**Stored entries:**

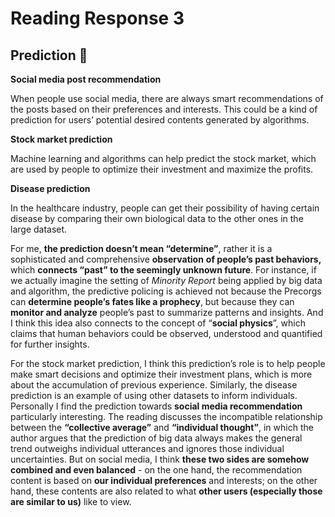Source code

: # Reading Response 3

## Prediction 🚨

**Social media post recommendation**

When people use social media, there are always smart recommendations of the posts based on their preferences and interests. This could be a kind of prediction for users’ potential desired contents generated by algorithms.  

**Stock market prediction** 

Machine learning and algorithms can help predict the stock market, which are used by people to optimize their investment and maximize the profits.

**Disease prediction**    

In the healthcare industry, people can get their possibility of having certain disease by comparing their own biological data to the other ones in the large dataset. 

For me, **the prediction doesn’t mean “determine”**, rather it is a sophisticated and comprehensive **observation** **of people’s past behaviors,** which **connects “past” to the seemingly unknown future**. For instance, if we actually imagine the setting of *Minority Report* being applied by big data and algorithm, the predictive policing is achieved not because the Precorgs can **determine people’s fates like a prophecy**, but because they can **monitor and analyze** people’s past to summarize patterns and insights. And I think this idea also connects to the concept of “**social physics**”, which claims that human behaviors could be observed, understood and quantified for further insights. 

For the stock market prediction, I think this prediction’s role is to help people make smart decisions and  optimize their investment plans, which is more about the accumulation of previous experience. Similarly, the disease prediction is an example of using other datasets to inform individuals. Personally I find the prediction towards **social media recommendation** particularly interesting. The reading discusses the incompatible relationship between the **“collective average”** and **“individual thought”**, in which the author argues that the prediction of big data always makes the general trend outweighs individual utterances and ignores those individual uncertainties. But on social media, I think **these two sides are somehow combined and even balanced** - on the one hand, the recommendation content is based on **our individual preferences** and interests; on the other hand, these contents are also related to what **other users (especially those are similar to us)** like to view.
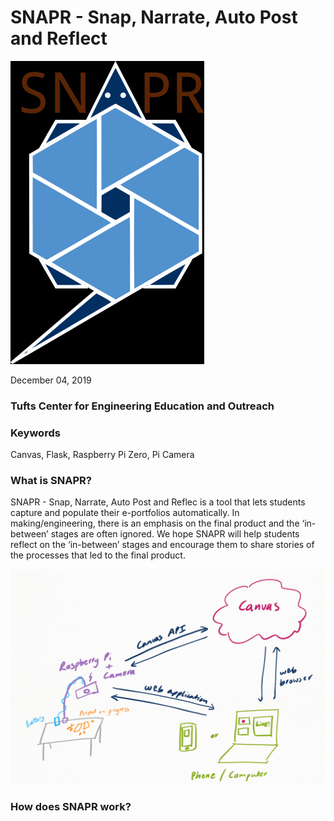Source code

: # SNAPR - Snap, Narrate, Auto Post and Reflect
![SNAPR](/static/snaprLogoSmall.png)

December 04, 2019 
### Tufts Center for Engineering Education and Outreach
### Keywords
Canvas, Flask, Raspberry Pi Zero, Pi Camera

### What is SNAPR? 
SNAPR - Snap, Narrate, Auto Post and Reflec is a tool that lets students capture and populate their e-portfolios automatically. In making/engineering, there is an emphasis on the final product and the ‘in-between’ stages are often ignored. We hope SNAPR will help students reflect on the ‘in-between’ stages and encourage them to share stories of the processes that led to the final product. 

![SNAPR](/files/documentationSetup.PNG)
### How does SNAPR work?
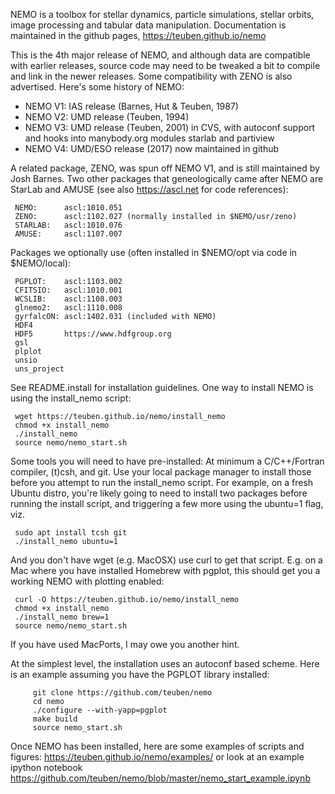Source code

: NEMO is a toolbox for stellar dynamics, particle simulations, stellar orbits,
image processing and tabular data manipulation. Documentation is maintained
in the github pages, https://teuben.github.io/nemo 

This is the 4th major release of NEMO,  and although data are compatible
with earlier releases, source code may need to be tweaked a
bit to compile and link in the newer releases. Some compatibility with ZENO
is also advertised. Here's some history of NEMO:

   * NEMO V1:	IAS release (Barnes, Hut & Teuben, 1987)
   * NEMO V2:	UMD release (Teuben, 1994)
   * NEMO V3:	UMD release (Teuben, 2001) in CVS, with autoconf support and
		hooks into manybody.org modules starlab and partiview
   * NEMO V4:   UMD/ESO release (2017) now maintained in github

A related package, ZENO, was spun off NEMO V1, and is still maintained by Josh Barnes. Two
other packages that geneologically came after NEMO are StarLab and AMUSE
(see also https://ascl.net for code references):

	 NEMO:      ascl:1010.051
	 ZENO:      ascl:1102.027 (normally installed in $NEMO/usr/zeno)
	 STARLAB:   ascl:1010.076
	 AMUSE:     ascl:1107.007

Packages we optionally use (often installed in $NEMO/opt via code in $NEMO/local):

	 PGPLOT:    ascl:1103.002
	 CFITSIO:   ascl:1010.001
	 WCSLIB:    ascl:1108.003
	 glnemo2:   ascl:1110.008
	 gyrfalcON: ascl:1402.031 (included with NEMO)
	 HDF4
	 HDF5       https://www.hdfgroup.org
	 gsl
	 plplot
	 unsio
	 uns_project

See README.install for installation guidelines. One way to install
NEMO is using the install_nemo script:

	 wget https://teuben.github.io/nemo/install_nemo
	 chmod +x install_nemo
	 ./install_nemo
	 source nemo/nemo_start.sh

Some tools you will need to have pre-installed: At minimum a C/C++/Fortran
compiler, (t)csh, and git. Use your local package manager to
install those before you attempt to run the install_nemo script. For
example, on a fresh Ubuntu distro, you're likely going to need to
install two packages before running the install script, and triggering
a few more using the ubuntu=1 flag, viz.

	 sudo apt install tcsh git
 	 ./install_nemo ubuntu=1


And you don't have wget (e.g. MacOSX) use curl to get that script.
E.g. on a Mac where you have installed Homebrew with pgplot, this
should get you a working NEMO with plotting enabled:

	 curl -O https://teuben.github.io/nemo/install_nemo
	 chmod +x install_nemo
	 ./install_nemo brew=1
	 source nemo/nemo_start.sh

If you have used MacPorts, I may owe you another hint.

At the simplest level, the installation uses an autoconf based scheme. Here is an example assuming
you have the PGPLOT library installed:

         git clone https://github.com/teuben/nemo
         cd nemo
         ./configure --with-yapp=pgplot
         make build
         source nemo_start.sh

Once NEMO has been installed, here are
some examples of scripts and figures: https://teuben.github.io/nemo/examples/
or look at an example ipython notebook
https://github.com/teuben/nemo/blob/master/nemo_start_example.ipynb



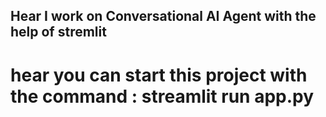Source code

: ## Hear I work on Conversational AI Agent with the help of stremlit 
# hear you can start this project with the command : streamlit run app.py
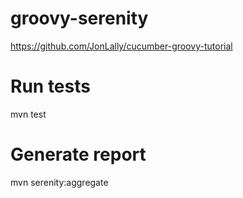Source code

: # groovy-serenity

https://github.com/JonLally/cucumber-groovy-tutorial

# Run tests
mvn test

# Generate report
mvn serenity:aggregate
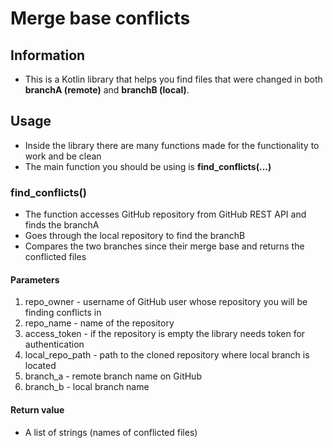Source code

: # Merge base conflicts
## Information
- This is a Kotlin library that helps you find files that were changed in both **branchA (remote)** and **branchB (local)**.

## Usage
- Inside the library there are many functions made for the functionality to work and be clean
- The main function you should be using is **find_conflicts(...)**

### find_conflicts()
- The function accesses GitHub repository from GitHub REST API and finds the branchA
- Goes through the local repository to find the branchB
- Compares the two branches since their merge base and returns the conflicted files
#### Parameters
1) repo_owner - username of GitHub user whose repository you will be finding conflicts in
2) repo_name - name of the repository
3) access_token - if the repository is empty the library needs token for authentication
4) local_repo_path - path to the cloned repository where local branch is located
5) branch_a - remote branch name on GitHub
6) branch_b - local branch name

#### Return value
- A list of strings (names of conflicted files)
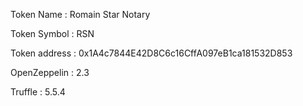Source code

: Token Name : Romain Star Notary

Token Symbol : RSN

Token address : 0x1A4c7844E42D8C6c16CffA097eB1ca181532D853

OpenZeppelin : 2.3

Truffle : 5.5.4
...
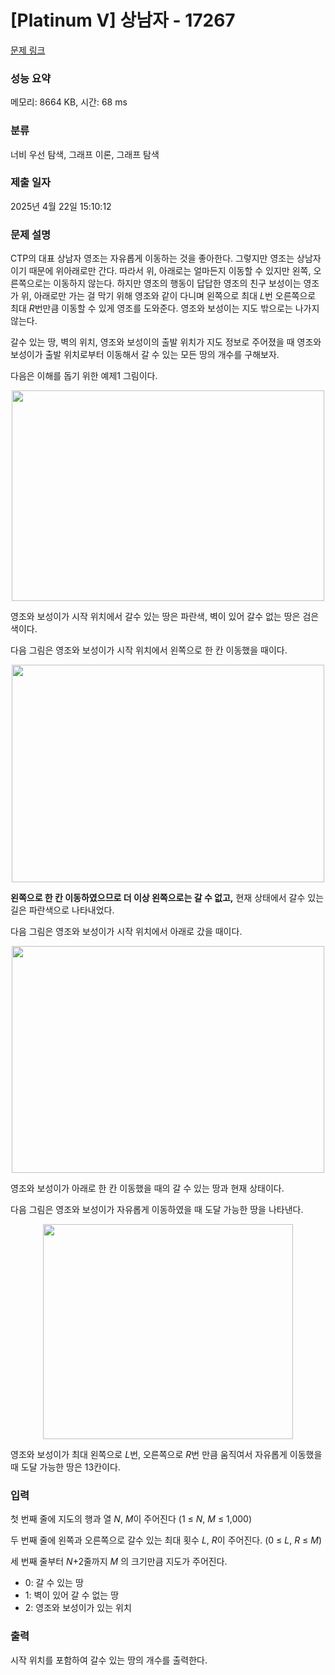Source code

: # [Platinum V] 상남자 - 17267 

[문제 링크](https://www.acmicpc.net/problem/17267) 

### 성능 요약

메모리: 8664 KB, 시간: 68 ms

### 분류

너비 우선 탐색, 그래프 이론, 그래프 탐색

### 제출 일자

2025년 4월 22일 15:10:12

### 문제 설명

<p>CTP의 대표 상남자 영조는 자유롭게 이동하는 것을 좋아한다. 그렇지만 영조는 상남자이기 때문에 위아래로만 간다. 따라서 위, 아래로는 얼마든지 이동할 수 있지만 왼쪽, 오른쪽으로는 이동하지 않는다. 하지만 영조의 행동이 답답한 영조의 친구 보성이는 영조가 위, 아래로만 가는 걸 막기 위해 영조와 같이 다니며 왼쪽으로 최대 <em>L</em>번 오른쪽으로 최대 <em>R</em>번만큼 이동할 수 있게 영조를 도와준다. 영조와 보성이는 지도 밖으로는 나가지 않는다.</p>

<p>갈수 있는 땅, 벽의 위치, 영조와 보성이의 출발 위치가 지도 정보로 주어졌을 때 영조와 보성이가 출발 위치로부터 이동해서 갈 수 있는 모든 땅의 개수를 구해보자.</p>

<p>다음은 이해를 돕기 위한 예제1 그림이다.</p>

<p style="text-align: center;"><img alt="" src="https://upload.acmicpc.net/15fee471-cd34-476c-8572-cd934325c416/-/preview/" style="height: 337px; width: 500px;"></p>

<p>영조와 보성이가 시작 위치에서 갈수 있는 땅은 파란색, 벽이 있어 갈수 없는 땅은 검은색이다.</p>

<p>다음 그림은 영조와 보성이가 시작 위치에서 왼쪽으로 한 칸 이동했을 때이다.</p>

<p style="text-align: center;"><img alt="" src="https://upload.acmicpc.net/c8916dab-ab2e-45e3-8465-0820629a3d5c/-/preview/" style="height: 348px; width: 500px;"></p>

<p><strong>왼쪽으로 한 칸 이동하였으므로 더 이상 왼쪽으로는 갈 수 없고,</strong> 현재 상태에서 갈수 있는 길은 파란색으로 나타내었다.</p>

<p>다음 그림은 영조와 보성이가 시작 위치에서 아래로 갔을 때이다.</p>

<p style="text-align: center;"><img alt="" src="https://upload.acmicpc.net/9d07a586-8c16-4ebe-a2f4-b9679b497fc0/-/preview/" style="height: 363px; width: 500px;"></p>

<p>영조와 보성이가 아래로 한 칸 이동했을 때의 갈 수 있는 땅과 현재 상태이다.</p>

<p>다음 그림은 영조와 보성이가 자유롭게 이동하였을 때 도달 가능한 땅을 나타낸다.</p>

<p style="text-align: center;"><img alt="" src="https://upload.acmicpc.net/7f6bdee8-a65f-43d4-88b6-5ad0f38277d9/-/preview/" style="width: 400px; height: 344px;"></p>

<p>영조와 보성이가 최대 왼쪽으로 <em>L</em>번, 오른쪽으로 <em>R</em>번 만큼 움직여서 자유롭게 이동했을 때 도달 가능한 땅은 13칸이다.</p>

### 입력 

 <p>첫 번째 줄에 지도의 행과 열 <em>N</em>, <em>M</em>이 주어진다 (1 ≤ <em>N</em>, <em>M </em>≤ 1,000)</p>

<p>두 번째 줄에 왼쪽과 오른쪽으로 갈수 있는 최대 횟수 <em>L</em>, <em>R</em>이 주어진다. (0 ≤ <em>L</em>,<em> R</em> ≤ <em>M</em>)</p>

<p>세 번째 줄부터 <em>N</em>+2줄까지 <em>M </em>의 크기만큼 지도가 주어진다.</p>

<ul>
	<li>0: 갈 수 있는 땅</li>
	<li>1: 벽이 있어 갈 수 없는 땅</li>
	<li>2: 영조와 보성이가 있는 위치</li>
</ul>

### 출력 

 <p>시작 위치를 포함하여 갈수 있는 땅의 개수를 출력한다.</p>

**Problem to solve:** Put the lines from the one containing "If you have" through the one containing "Truffle : 5.5.4", inclusive, into a Markdown table with the columns "Row" and "Line." Omit blank lines and leave the pictures out.

**Solved problem:**
| Row | Line |
|---|---|
| 1 | If you have used MacPorts, I may owe you another hint. |
| 2 | At the simplest level, the installation uses an autoconf based scheme. Here is an example assuming |
| 3 | you have the PGPLOT library installed: |
| 4 |          git clone https://github.com/teuben/nemo |
| 5 |          cd nemo |
| 6 |          ./configure --with-yapp=pgplot |
| 7 |          make build |
| 8 |          source nemo_start.sh |
| 9 | Once NEMO has been installed, here are |
| 10 | some examples of scripts and figures: https://teuben.github.io/nemo/examples/ |
| 11 | or look at an example ipython notebook |
| 12 | https://github.com/teuben/nemo/blob/master/nemo_start_example.ipynb |
| 13 | Source code |
| 14 | : ## Hear I work on Conversational AI Agent with the help of stremlit  |
| 15 | # hear you can start this project with the command : streamlit run app.py |
| 16 | Source code |
| 17 | : # groovy-serenity |
| 18 | https://github.com/JonLally/cucumber-groovy-tutorial |
| 19 | # Run tests |
| 20 | mvn test |
| 21 | # Generate report |
| 22 | mvn serenity:aggregate |
| 23 | Source code |
| 24 | : # Merge base conflicts |
| 25 | ## Information |
| 26 | - This is a Kotlin library that helps you find files that were changed in both **branchA (remote)** and **branchB (local)**. |
| 27 | ## Usage |
| 28 | - Inside the library there are many functions made for the functionality to work and be clean |
| 29 | - The main function you should be using is **find_conflicts(...)** |
| 30 | ### find_conflicts() |
| 31 | - The function accesses GitHub repository from GitHub REST API and finds the branchA |
| 32 | - Goes through the local repository to find the branchB |
| 33 | - Compares the two branches since their merge base and returns the conflicted files |
| 34 | #### Parameters |
| 35 | 1) repo_owner - username of GitHub user whose repository you will be finding conflicts in |
| 36 | 2) repo_name - name of the repository |
| 37 | 3) access_token - if the repository is empty the library needs token for authentication |
| 38 | 4) local_repo_path - path to the cloned repository where local branch is located |
| 39 | 5) branch_a - remote branch name on GitHub |
| 40 | 6) branch_b - local branch name |
| 41 | #### Return value |
| 42 | - A list of strings (names of conflicted files) |
| 43 | Source code |
| 44 | : Token Name : Romain Star Notary |
| 45 | Token Symbol : RSN |
| 46 | Token address : 0x1A4c7844E42D8C6c16CffA097eB1ca181532D853 |
| 47 | OpenZeppelin : 2.3 |
| 48 | Truffle : 5.5.4 |